Hannah Rose Blakeley

Position
Modern
Bio/Description

Profile

Hannah Rose Blakeley specializes in European art of the long nineteenth century, with a focus on Belgium. Her dissertation, “The Carnivalesque and Belgian Modernism,” investigates how turn-of-the-century Belgian artists (especially James Ensor and Léon Spilliaert) invoke the carnivalesque to engage Northern 16th- and 17th-century visual traditions while grappling with themes of political upheaval, social transgression, and modern identity.

Blakeley received her B.A. in interdisciplinary studies and French from Emory University and an MLitt in art history from the University of St Andrews, where she was a Robert T. Jones Memorial Scholar. Her master’s dissertation, “Félicien Rops (1833–1898), Realism, and the Female Form,” built on her curation of an online exhibition of Rops’s prints in Emory’s Michael C. Carlos Museum, where she served as an intern. Before beginning her doctoral studies, Blakeley taught English for a year at Die Höhere Graphische Bundes-Lehr- und Versuchsanstalt in Vienna, Austria, through Fulbright Austria.

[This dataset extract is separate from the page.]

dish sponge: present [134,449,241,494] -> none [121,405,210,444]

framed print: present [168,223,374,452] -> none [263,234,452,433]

In addition to Belgian modernism, her research interests include 19th- and early 20th-century Dutch art, printmaking, miniatures, and text-image relationships. 

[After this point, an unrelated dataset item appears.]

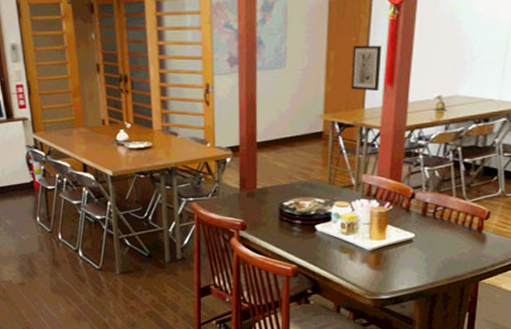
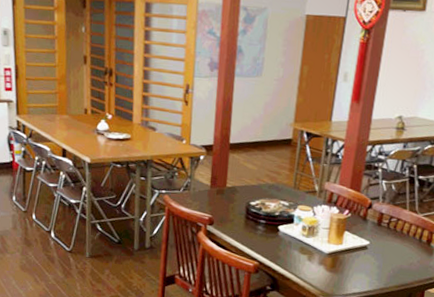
wall art: present [351,45,381,92] -> none [321,62,351,107]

Blakeley has presented her research at international conferences in the UK, the Netherlands, and the U.S. She recently published a feuillet entitled “Le 17e siècle de Rops: vers la modernité,” in conjunction with a Henri De Braekeleer exhibition at the Musée Félicien Rops in Namur, Belgium. She is the recipient of a Fulbright U.S. Student Program research grant (2022–23) and a Belgian American Education Foundation fellowship (2022–23) in support of her dissertation research in Belgium.